Lausanne ce 22 8bre 1767
J'ai lû, Monsieur, avec une vraie satisfaction votre ouvrage sur les dissentions Politiques & Religieuses de la Pologne.
Vous y établissés très bien le Droit que Les Dissidens ont aquis de la Nature et qui leur a été sollemnellement juré et garanti par divers Traités. Les vexations de leurs Frères Catholiques sont également injustes et cruelles. Assurément Monsieur l'honnête liberté, la partie souffrante du Genre humain, la Nation Polonaise en particulier vous ont de très grandes obligations, puisque si vos principes étoient suivis, elle jouiroit d'un calme profond, et tout l'univers avec Elle. Je ne crois pas, Monsieur, que cet ouvrage soit sans influence pour l'Impératrice même de Russie; cette Princesse qui met tant de grandeur dans ses vües, et qui n'obmet rien de tout ce qui étoit propre à dissiper les nuages qui pouvoient obscurcir sa Gloire. En montrant la Justice de ses desseins et la modération de sa conduite, vous appuiés son armée, comme son armée appuye la juste cause que vous deffendés.
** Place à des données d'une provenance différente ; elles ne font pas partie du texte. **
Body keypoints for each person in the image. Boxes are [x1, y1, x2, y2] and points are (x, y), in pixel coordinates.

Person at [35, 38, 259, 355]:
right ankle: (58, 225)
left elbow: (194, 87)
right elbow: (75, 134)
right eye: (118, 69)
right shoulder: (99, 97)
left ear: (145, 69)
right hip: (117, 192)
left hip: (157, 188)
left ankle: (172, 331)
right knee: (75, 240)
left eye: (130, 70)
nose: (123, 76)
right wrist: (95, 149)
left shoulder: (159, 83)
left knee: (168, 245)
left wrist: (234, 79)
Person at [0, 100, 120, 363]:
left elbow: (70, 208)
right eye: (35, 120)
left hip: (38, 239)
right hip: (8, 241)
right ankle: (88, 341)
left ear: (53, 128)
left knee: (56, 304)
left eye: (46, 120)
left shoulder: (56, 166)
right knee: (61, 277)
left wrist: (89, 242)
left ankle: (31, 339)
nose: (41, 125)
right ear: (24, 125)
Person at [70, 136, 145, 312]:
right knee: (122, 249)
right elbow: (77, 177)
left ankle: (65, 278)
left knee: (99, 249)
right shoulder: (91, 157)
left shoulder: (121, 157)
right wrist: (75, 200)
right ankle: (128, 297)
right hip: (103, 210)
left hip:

Mais Monsieur, tandis que vous volés au secours des Etrangers qui souffrent de l'intolérance, et de tous les Etats qu'elle trouble et qu'elle dépeuple, ce barbare entousiasme continue à déchirer votre Patrie, et se reproduit icy et là comme les têtes de l'hydre, ou commes les accès impétueux de la fièvre. Voici ce que nous en apprenons par une lettre du 6 de ce mois.
Une assemblée de Protestans s'étant formée à 2 lieuës de Bourdeaux, et le Ministre se faisant attendre, un ancien monte en chaire pour lire quelques châpitres du N. Testament. Comme il étoit occupé à cette lecture, pour le moins très innocente, et dans les deux communions reconnue pour religieuse, des soldats y entrent en armes, saisissent toute l'assemblée, et par une procédure, sans doute bien précipitée, le pauvre Lecteur sans caractère est condanné à la Corde, le Maitre de la Maison aux galères, et tous les auditeurs à un banissement de cinq ans, et à la confiscation de la moitié de leurs biens. On ne marque si l'arrêt est parlementaire, et s'il a été exécuté. D'un autre côté le simple soubçon que les masqués de Sainte Foyétaient Protestans, puisqu'ils en vouloient à un curé, a fait arrêter 80 personnes innocentes dont plusieurs sont de condition et qui gémissent dans les prisons. D'ailleurs les enlèvements des Enfans à leurs familles, continuent en divers lieus. Où est donc Mon cher Monsieur la sage et humaine tolérance dont il semblait que le Ministère eût adopté le systhème? ne voulait on que leurer les Peuples d'une vaine lueur d'espérance? et se flatoit on d'arrêter par là les émigrations? En vérité, l'on n'y conçoit rien; tandis qu'on parle de paix d'un Côté, on ne cesse d'affliger de l'autre. La conduite de mr le Prince de Beauvau et celle de Mr le Duc de Richelieu ne sont pas aisées à concilier.
Ne pouriés vous point Monsieur faire connaître à Mr le Duc de Choiseuil les inconvéniens de ces nouvelles allarmes pour le sage but qu'il se propose? Se pourait-il qu'on suivît en cela ses intentions et la volonté du Roy? S'il y a quelqu'intervention à placer dans ces circonstances, personne ne pourra le faire mieux que vous, avec plus d'énergie et de succès. Ne vous rebuttés point, Monsr d'attaquer, ou plutôt de guérir cette maladie funeste: mais j'ai bien peur qu'elle ne soit incurable, le clergé est trop puissant. Soyés sûr cependt Monsr que tant qu'on ne se décidera que foiblement et par partie, sans donner un Edit fixe et irrévocable, et par cet Edit la liberté du culte public, on ne gagnera point les cœurs et l'on perdra beaucoup de sjets.
Agrées la continuation du respectueux dévoument de
Monsieur
Votre très humble et obéïssant serviteur.